# Exercise details:
Reproduce the passage on poultry export marks and geographical indication logos word for word, in full.

# Text under study:
- Opening Delimiter -

Currently poultry meat exported from the GB to the EU can contain optional indications including farming method marks such as ‘free range’ and chilling method marks such as ‘air-chilling’. However, after transition, you will be unable to export poultry with these indications unless you have a certificate issued by a GB competent authority (DEFRA or the Scottish government). 

The government guidance states that ‘there will be no change to the requirements for exporting poultry meat to the EU from [NI]’ and to move poultry meat from GB to NI, ‘EU import marketing standard requirements’ should be followed. This suggests that these marks can therefore not be used on poultry meat being exported to NI either. 

In terms of importing poultry meat, marketing standards will not be changed straight away. 

2.6 Geographical Indication (GI) Logos

Finally, within the EU, GI logos can be granted to products which ‘have a specific link to the place where they are made’. The aim is to enable consumers to ‘to trust and distinguish quality products while also helping producers to market their products better’. They are a type of intellectual property. 

After 1 January 2021, foods from the UK such as ‘Scotch whisky, Cornish pasties and Welsh lamb’ that are already registered with EU GI Schemes will ‘remain protected in the UK under UK GI schemes’  and in the EU. This means we will not see ‘Cornish’ pasties produced in France anytime soon. However, from 1 January onwards, ‘any new product applications will need to be made either to the UK scheme to protect the name in the UK, or the EU scheme to protect a new name in NI or the EU.’  

New UK GI logos have been created and are available to download from 1 January 2021. It is important to note that there is a three year grace period before all products sold in the GB must conform with these new marketing requirements. However, any food products registered  to the scheme post-transition must use these new logos immediately.

- Closing Delimiter -

(Dataset entries)
- Opening Delimiter -

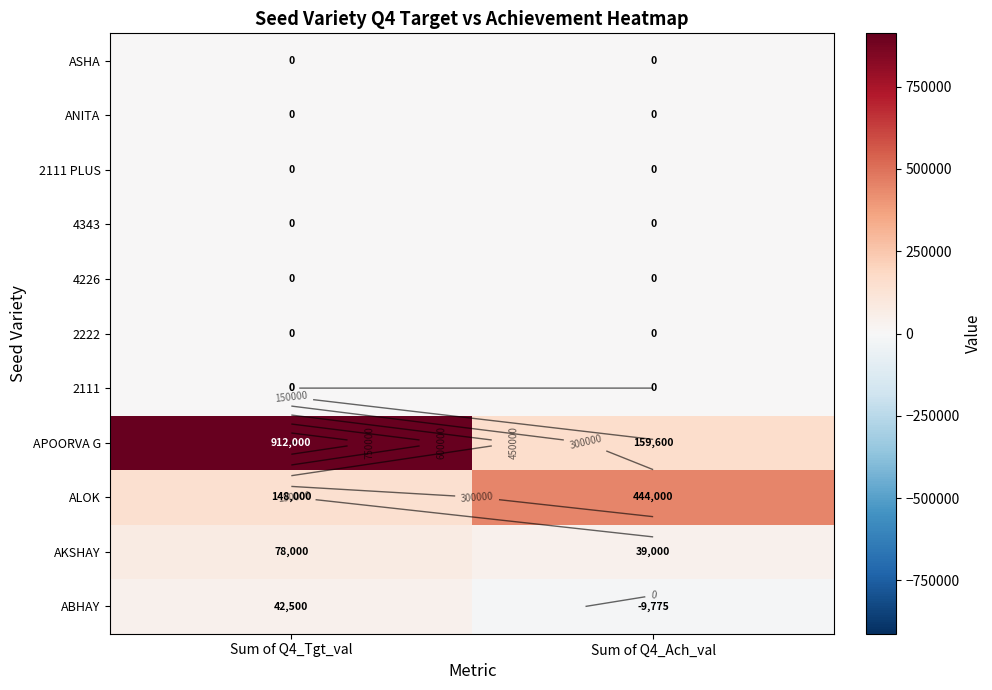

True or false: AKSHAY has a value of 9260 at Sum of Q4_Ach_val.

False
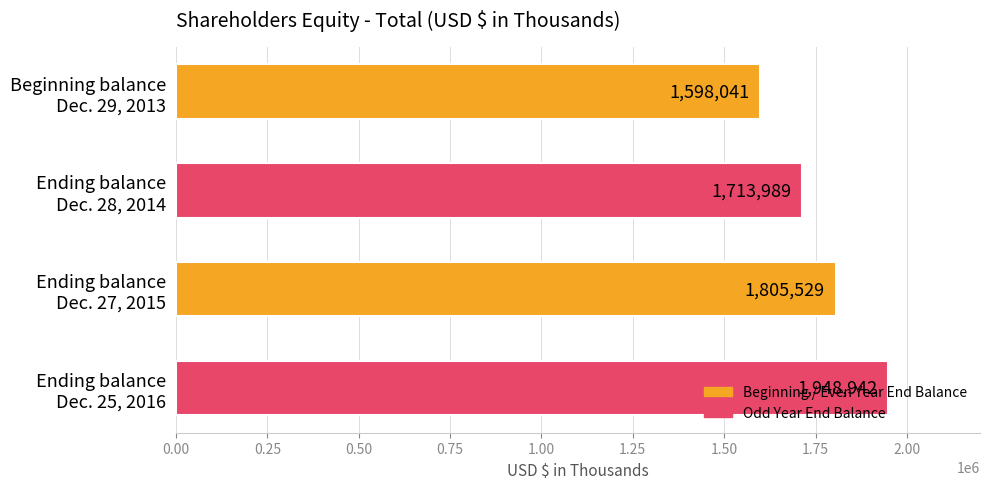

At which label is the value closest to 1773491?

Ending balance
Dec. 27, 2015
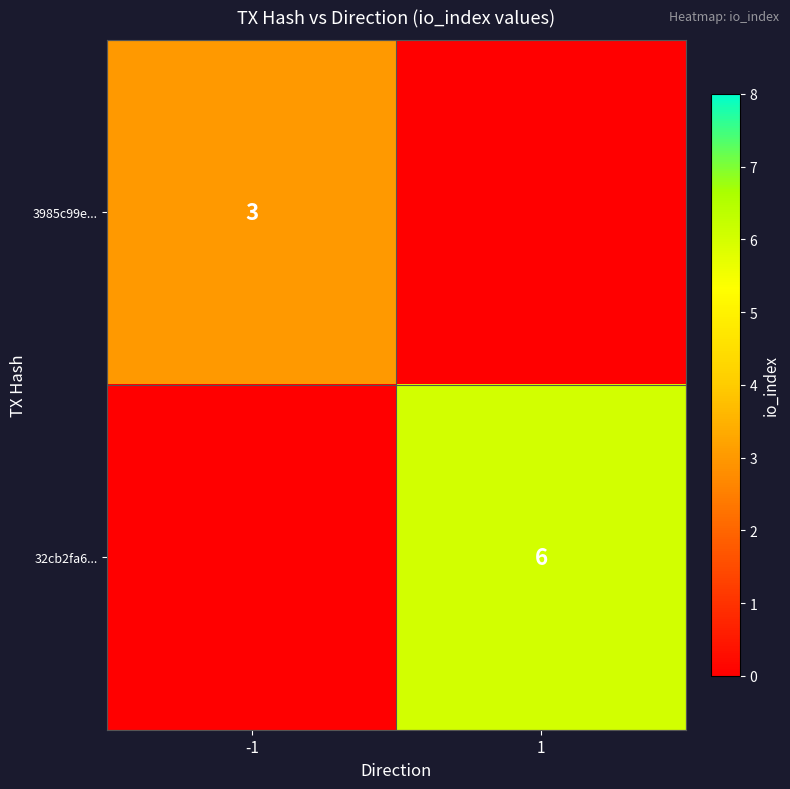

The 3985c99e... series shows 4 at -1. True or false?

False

- Closing Delimiter -

# Written answer:
Currently poultry meat exported from the GB to the EU can contain optional indications including farming method marks such as ‘free range’ and chilling method marks such as ‘air-chilling’. However, after transition, you will be unable to export poultry with these indications unless you have a certificate issued by a GB competent authority (DEFRA or the Scottish government). 

The government guidance states that ‘there will be no change to the requirements for exporting poultry meat to the EU from [NI]’ and to move poultry meat from GB to NI, ‘EU import marketing standard requirements’ should be followed. This suggests that these marks can therefore not be used on poultry meat being exported to NI either. 

In terms of importing poultry meat, marketing standards will not be changed straight away. 

2.6 Geographical Indication (GI) Logos

Finally, within the EU, GI logos can be granted to products which ‘have a specific link to the place where they are made’. The aim is to enable consumers to ‘to trust and distinguish quality products while also helping producers to market their products better’. They are a type of intellectual property. 

After 1 January 2021, foods from the UK such as ‘Scotch whisky, Cornish pasties and Welsh lamb’ that are already registered with EU GI Schemes will ‘remain protected in the UK under UK GI schemes’  and in the EU. This means we will not see ‘Cornish’ pasties produced in France anytime soon. However, from 1 January onwards, ‘any new product applications will need to be made either to the UK scheme to protect the name in the UK, or the EU scheme to protect a new name in NI or the EU.’  

New UK GI logos have been created and are available to download from 1 January 2021. It is important to note that there is a three year grace period before all products sold in the GB must conform with these new marketing requirements. However, any food products registered  to the scheme post-transition must use these new logos immediately.